Research In Motion Ltd. has had an incredible run over the past couple of months, its shares doubling on hype surrounding its upcoming BlackBerry 10 phones after reaching brutal lows in September.
Numerous analysts upgrades have boosted RIM's withered stock from around $6 to about $13. Though still a long way from highs near $150 a few years ago, the company's shares has benefited from a surge of momentum and positive publicity since the Waterloo, Ont.-based company's executives started showing off the sleek, touchscreen BlackBerry before its global launch party on Jan. 30, 2013.
But this week RIM will not be unveiling a shiny, new gadget: The company will be reporting its fiscal third-quarter numbers – and it's not going to be pretty.
After markets close on Dec. 20, investors and RIM boosters will be reminded that the company is still in serious trouble: Market share continues to collapse in key markets and its rivals, from Apple Inc. to Samsung Electronics Co., are going to keep pushing out devices that have made people abandon their BlackBerrys in droves over the past few years – driving the former industry leader's share of the U.S. smarpthone market to less than 2 per cent, according to one report.

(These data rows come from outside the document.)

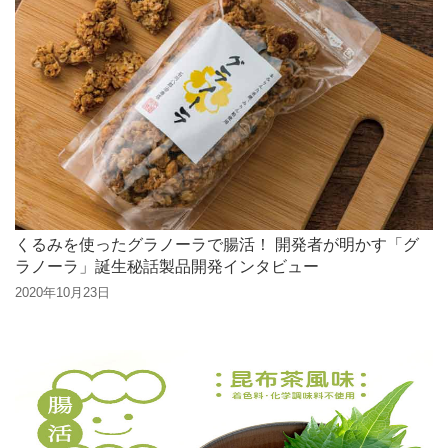
くるみを使ったグラノーラで腸活！ 開発者が明かす「グ
ラノーラ」誕生秘話製品開発インタビュー
2020年10月23日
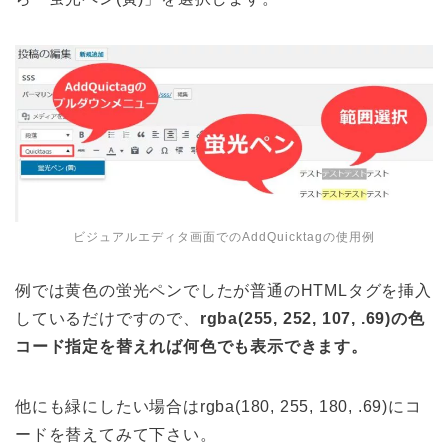
ビジュアルエディタ画面でのAddQuicktagの使用例
例では黄色の蛍光ペンでしたが普通のHTMLタグを挿入
しているだけですので、
rgba(255, 252, 107, .69)の色
コード指定を替えれば何色でも表示できます。
他にも緑にしたい場合はrgba(180, 255, 180, .69)にコ
ードを替えてみて下さい。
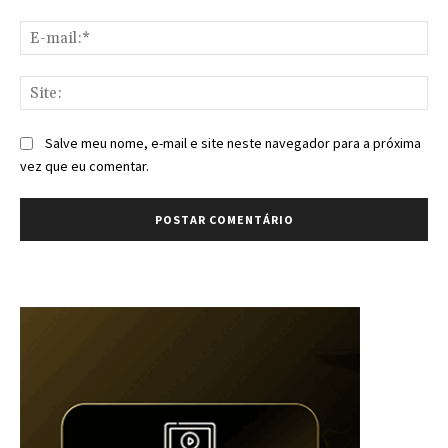
E-
mai
Sit
Salve meu nome, e-mail e site neste navegador para a próxima
vez que eu comentar.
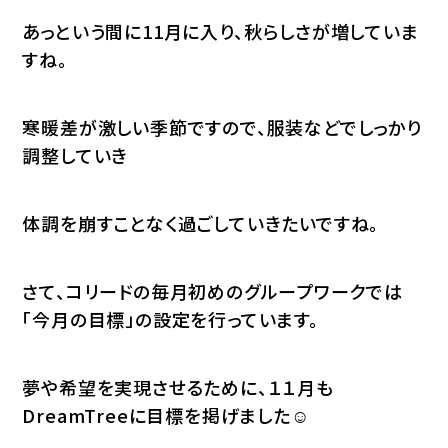
あっという間に11月に入り、秋らしさが増していま
すね。
寒暖差が激しい季節ですので、服装などでしっかり
調整していき
体調を崩すことなく過ごしていきたいですね。
さて、コリードの毎月初めのグループワークでは
「今月の目標」の設定を行っています。
夢や希望を実現させるために、１１月も
DreamTreeに目標を掲げました☺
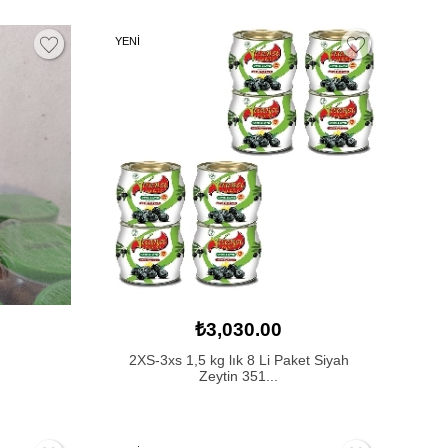
YENİ
₺3,030.00
2XS-3xs 1,5 kg lık 8 Li Paket Siyah
Zeytin 351...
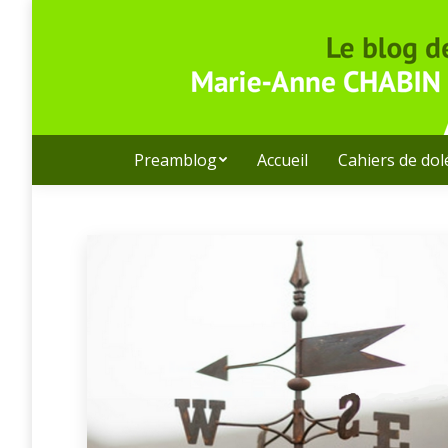
Preamblog
Accueil
Cahiers de do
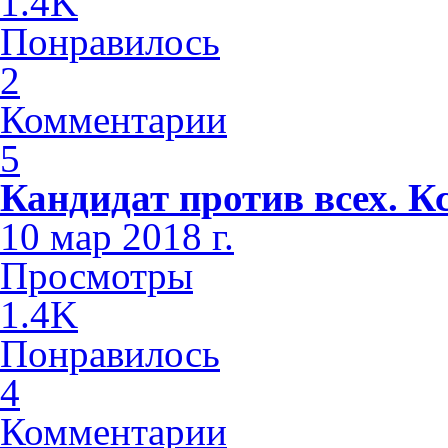
1.4K
Понравилось
2
Комментарии
5
Кандидат против всех. К
10 мар 2018 г.
Просмотры
1.4K
Понравилось
4
Комментарии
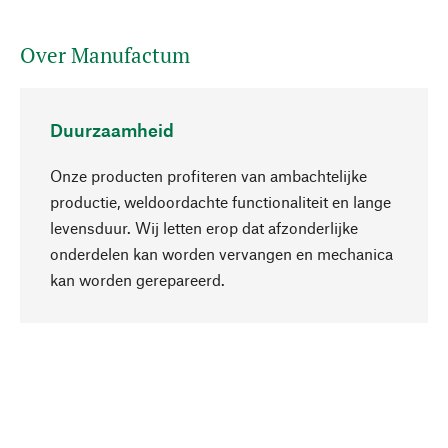
Over Manufactum
Duurzaamheid
Onze producten profiteren van ambachtelijke
productie, weldoordachte functionaliteit en lange
levensduur. Wij letten erop dat afzonderlijke
onderdelen kan worden vervangen en mechanica
Naar boven
kan worden gerepareerd.
Bewust
Bij onze productkeuze staat de duurzaamheid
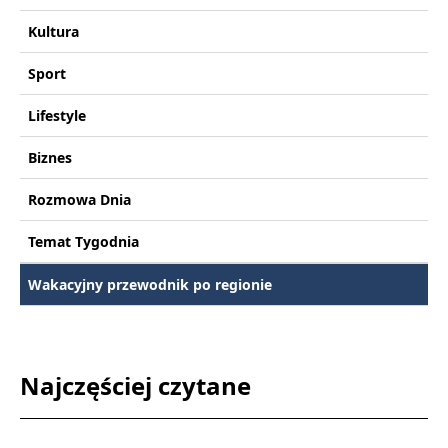
Kultura
Sport
Lifestyle
Biznes
Rozmowa Dnia
Temat Tygodnia
Wakacyjny przewodnik po regionie
Najczęściej czytane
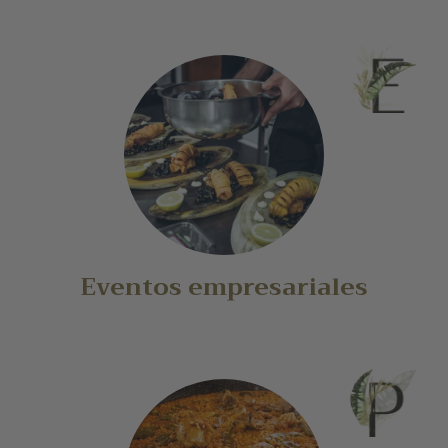
Eventos empresariales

The one thing working in RIM's favour right now is low expectations: After years of big profits, shares reacted positively when it reported its second quarter back in September, after posting a narrower loss than expected. The smartphone maker stopped issuing guidance as its competitive position worsened, but analysts expect much of the same: Lower sales, lower revenues, lower profit and lower margins.
"I would be shocked if the numbers were higher," says Richard Tse, an analyst with Cormark Securities Inc. who has a "buy" rating on RIM. "I don't think (this) is going to be rosy. If it turns out to be, the stock will rip."
Analysts will be looking at two key numbers when RIM reports on Thursday.
The first will be RIM's cash pile: if it has continued to grow, if it has held steady, or if it has begun to burn as fundamentals deteriorate further. The last time RIM reported, it had about $2.3-billion, and Mr. Tse says the firm will need about $2-billion to continue operations as it stickhandles a global product launch in early 2013.
The second is RIM's subscriber count, which used to grow by millions each time RIM reported, but has slowed dramatically over the past few quarters. In the last quarter, RIM surprised analysts by not losing any subscribers and pushing the total number slightly above 80 million, but there are similar fears for this quarter – that RIM's user base will start shrinking as sales dry up ahead of a new device launch.
"I think investors should keep [third-quarter] expectations in check," says Tom Astle of Byrom Capital Market. "The company is in a tough situation."
There will also be interest in whether RIM's high-margin service revenue, which the company receives from carriers, has continued to decline. This lucrative source of revenue, which some observers estimate to be as high as 95 per cent margin since it comes from RIM's existing network infrastructure, has been dwindling as RIM lost its "must-have" status with carriers and the consequent ability to exert pressure in negotiations.
Regardless of the weakening fundamentals, analysts are prepared for the grim news, and many are recommending RIM shares ahead of the BlackBerry 10 launch – particularly because some of the 80-million existing users will want to upgrade. It's unclear, however, how many analysts are contemplating RIM as a long term play, given the slim chances that BlackBerrys will win back share from the industry's giants.